* [Work order 1]
Using the text on measuring essential oils, list every way of measuring and diluting named in its "In Summary" section.
* [Work order 2]
Answer these questions from the text on measuring essential oils:
(a) Because most essential oils are lighter than water, how does the volume in a kilo compare with 1000 ml?
(b) How many ml equal 1 cc?
(c) What is the one use mel z trusts pipette measures for?
(Extract provided)
If they persist, tell them that most units of what people consider as weight are really units of mass and need a gravitational field to be weight, which is really a kind of force. That ought to really make them go away dazed and confused ...

Q: Are things any clearer when a supplier sells eo's by weight?

Sherill says: Not really - but for different reasons. Selling eo's by weight isn't uncommon when you get into the large bulk arena. And by weight, the number of mls per kilo (or pound) varies with the specific gravity of the eo. Since most eo's are lighter than water, a kilo contains more than 1000 ml, but how much more than 1000 varies from oil to oil.

Naturally, the same applies when you try to translate pounds and avoirdupois ounces into mls - how many are in there depends on the specific gravity of the particular oil. (And as you become totally glassy-eyed: British avoirdupois measures are different from American avoirdupois measures.) (Go metric!)

Q: What was my next question ... ? Ah yes: cc's.

Yes, 1 cc = 1 ml.

In Summary

Whatever method you choose to measure and dilute by - whether you use eyedroppers or pipettes; ounces, mls, or tablespoons; kitchen measures or nice graduated glassware - the thing is to develop a system that works for you intuitively.

Also remember to keep your measures clean, and record what you do.

Most of all, remember to have fun and learn.


----------



## mel z (Jan 23, 2014)

Thanks for this SoapMakingTommy.

I weigh everything for soap or bath and body, but this is especially helpful with the odd choice of purchase on say, ebay, and I see "dram". I always like to try first, but shy away from unknown amounts. I will only buy on ebay for candle making (my new experimental area, that I can tell will also remain for just me and friends), but I like to know what it all means. 

I never trust pipette measures, other than for putting in an oil warmer. Past experience with pipettes tells me they are not what I need for what I do, they are not all consistent. 

However, I have run across quite a few old "recipes", even for soap (one that used amonia, don't know why, but suspect foul smelling oil) and they give these odd measures that no one in modern times know what means. (I collect old recipes for nearly everything, food, bartending days, soap, washing, you name it, I love it). So you can see, I much appreciate this post!


----------
(End Extract provided)
(Dataset extract)
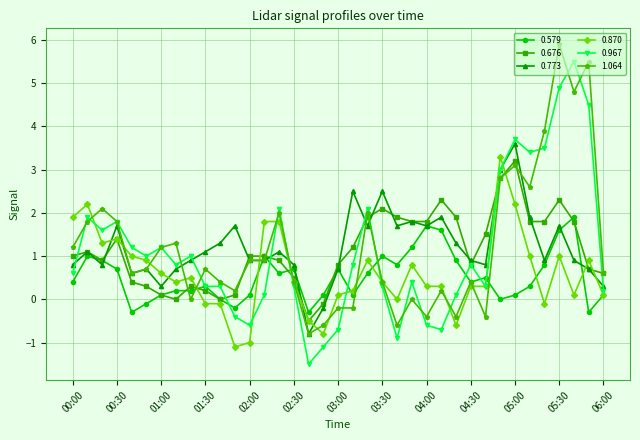

What is the highest value of the 0.676 series?

3.2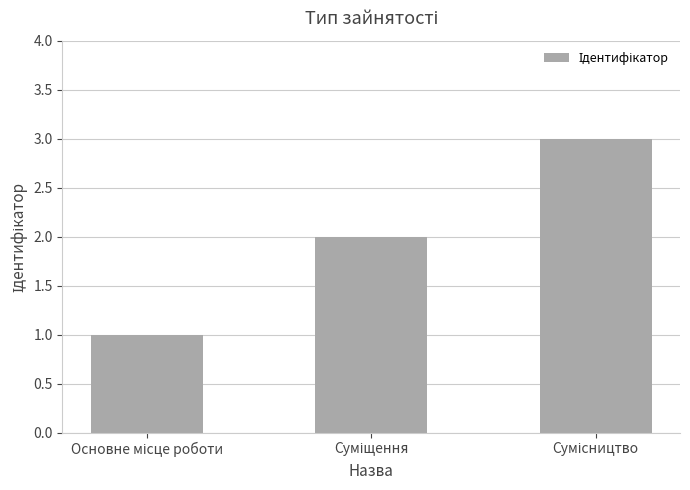

What is the sum of all values?

6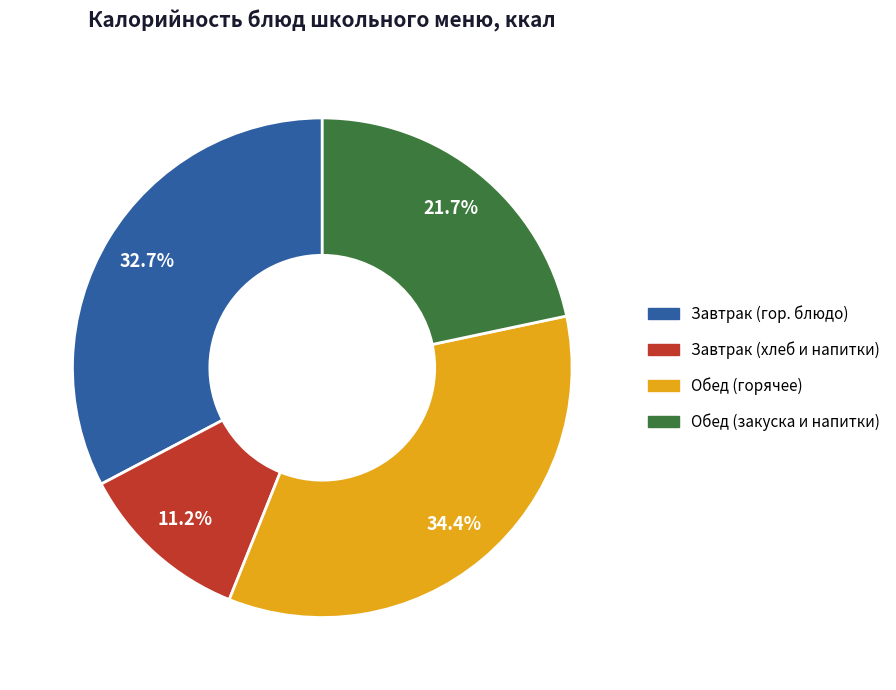

Is there any slice that represents more than half of the pie?

No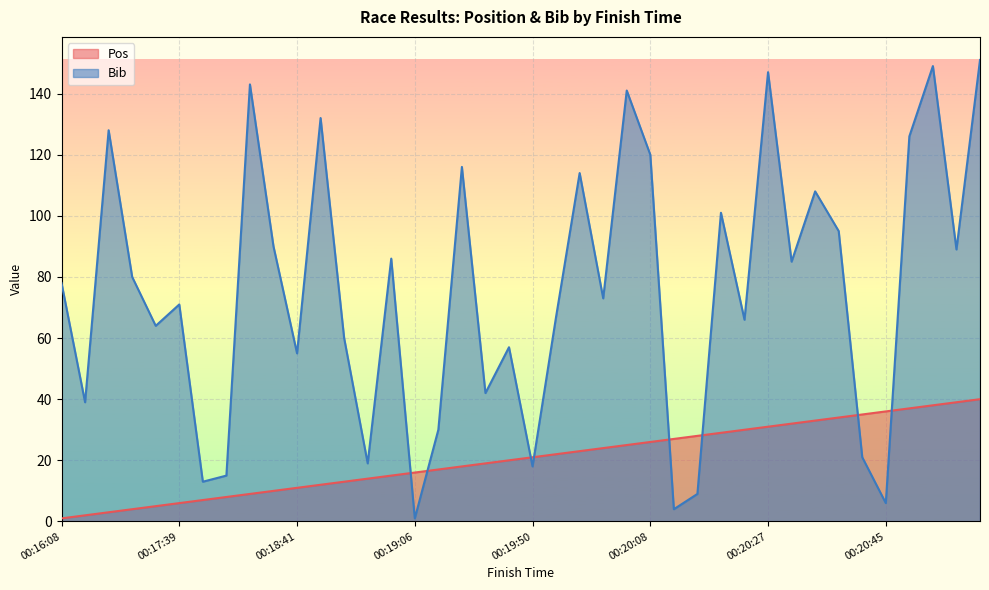

Reading left to right, what are all the values shown in this chart?

Pos: 1	2	3	4	5	6	7	8	9	10	11	12	13	14	15	16	17	18	19	20	21	22	23	24	25	26	27	28	29	30	31	32	33	34	35	36	37	38	39	40
Bib: 78	39	128	80	64	71	13	15	143	90	55	132	60	19	86	1	30	116	42	57	18	67	114	73	141	120	4	9	101	66	147	85	108	95	21	6	126	149	89	151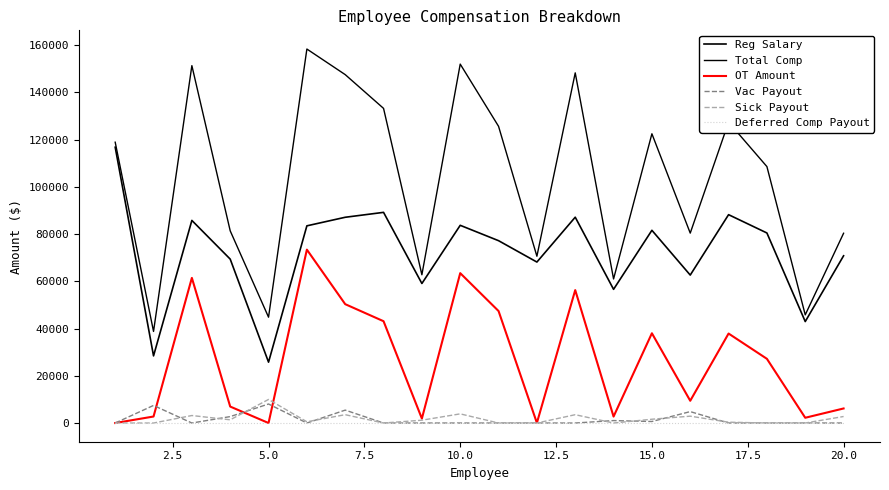

How many lines are shown in the chart?

6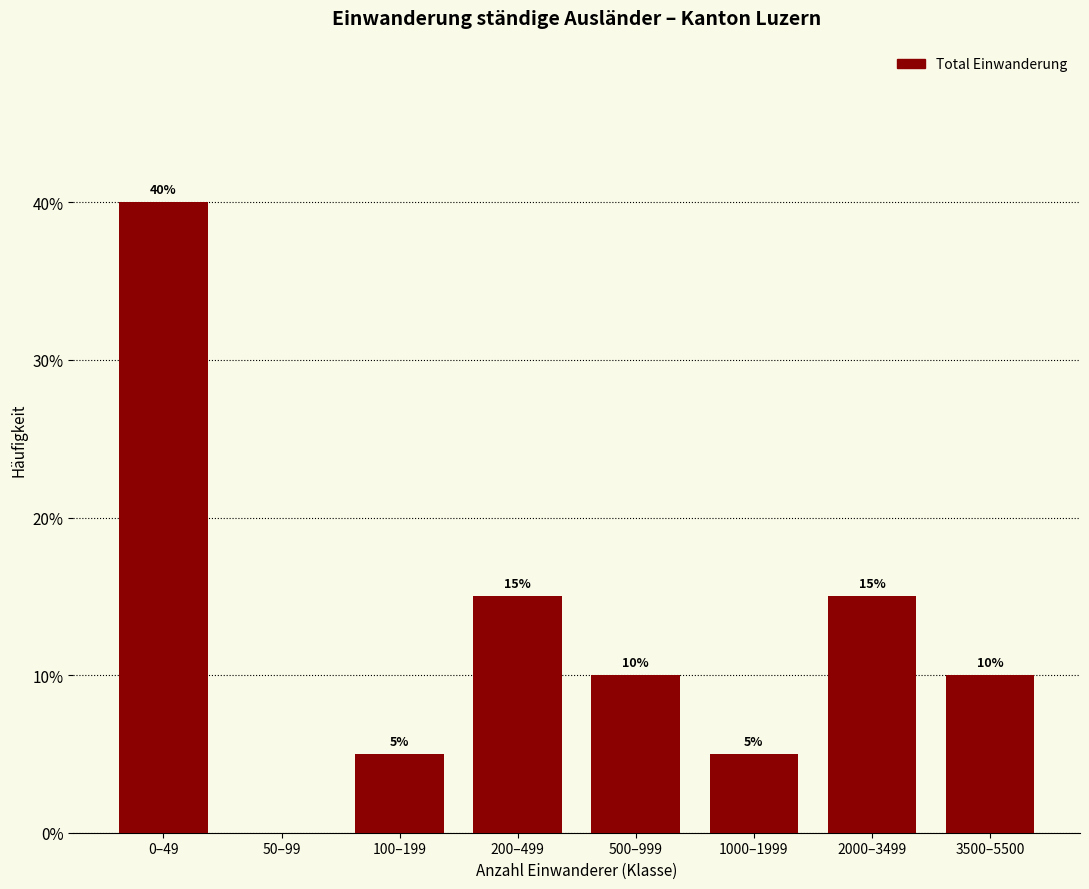

Reading right to left, list all the values displayed in this chart.

3500–5500=10	2000–3499=15	1000–1999=5	500–999=10	200–499=15	100–199=5	50–99=0	0–49=40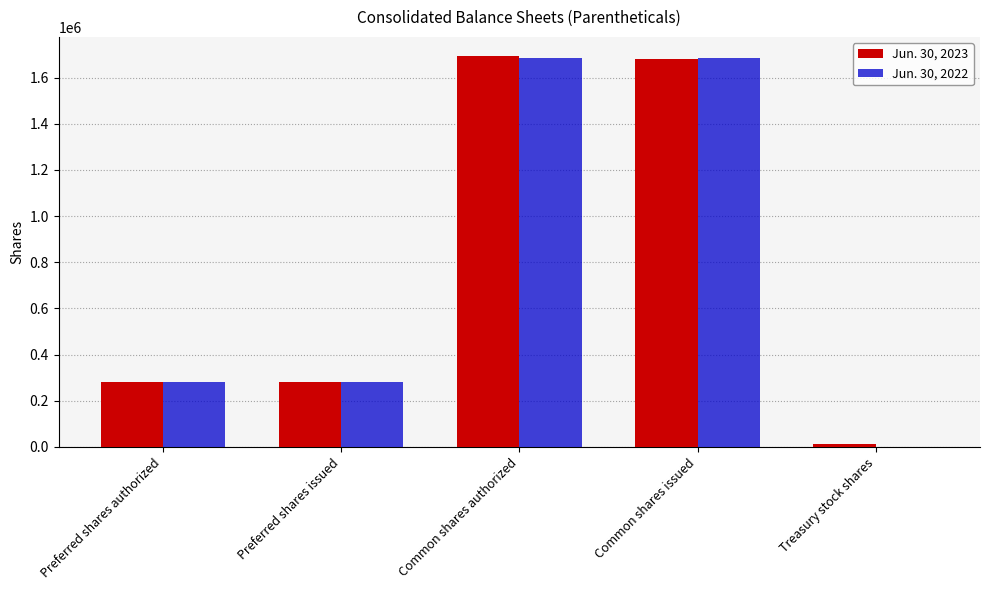

What is the spread (max minus min) of values at Treasury stock shares?

10316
(End Dataset extract)
* [Response box 1]
- Eyedroppers
- Pipettes
- Ounces
- mls
- Tablespoons
- Kitchen measures
- Graduated glassware

* [Response box 2]
(a) A kilo contains more than 1000 ml.
(b) 1 ml.
(c) Putting oil in an oil warmer.